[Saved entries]
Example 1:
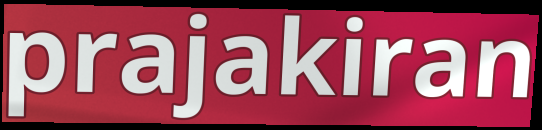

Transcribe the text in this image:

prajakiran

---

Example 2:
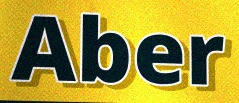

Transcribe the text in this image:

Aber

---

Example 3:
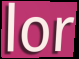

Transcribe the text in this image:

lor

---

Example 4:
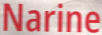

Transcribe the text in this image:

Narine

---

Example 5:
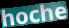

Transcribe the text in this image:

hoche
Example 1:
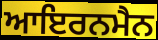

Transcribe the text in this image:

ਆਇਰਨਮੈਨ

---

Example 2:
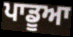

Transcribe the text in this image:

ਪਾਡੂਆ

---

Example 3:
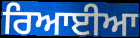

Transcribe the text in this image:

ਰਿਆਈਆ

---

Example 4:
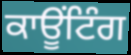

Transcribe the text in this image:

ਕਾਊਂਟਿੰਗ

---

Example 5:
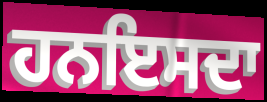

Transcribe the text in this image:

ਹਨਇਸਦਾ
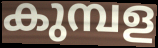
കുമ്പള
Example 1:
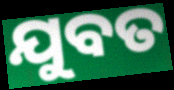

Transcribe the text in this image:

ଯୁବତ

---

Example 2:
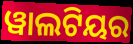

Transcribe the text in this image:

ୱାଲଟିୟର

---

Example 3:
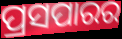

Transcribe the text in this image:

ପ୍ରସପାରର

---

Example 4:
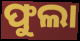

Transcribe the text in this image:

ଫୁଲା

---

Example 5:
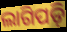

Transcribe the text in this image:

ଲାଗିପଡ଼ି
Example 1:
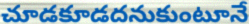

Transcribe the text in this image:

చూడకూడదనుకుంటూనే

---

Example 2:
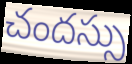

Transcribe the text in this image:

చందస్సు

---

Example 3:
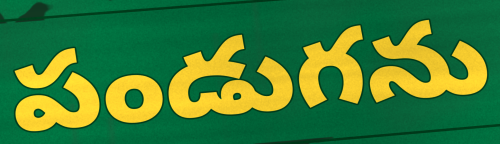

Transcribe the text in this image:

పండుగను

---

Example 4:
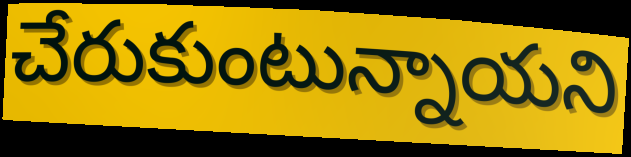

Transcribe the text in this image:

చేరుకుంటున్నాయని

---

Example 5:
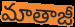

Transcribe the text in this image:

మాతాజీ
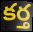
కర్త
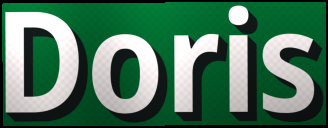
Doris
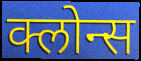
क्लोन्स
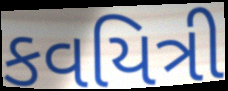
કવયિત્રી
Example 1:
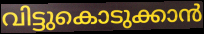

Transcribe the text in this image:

**What you will do:** The copy you produce must repeat all the entries exactly and contain no pictures.

**Result below:**
Example 1:

Transcribe the text in this image:

prajakiran

---

Example 2:

Transcribe the text in this image:

Aber

---

Example 3:

Transcribe the text in this image:

lor

---

Example 4:

Transcribe the text in this image:

Narine

---

Example 5:

Transcribe the text in this image:

hoche
Example 1:

Transcribe the text in this image:

ਆਇਰਨਮੈਨ

---

Example 2:

Transcribe the text in this image:

ਪਾਡੂਆ

---

Example 3:

Transcribe the text in this image:

ਰਿਆਈਆ

---

Example 4:

Transcribe the text in this image:

ਕਾਊਂਟਿੰਗ

---

Example 5:

Transcribe the text in this image:

ਹਨਇਸਦਾ
കുമ്പള
Example 1:

Transcribe the text in this image:

ଯୁବତ

---

Example 2:

Transcribe the text in this image:

ୱାଲଟିୟର

---

Example 3:

Transcribe the text in this image:

ପ୍ରସପାରର

---

Example 4:

Transcribe the text in this image:

ଫୁଲା

---

Example 5:

Transcribe the text in this image:

ଲାଗିପଡ଼ି
Example 1:

Transcribe the text in this image:

చూడకూడదనుకుంటూనే

---

Example 2:

Transcribe the text in this image:

చందస్సు

---

Example 3:

Transcribe the text in this image:

పండుగను

---

Example 4:

Transcribe the text in this image:

చేరుకుంటున్నాయని

---

Example 5:

Transcribe the text in this image:

మాతాజీ
కర్త
Doris
क्लोन्स
કવયિત્રી
Example 1:

Transcribe the text in this image:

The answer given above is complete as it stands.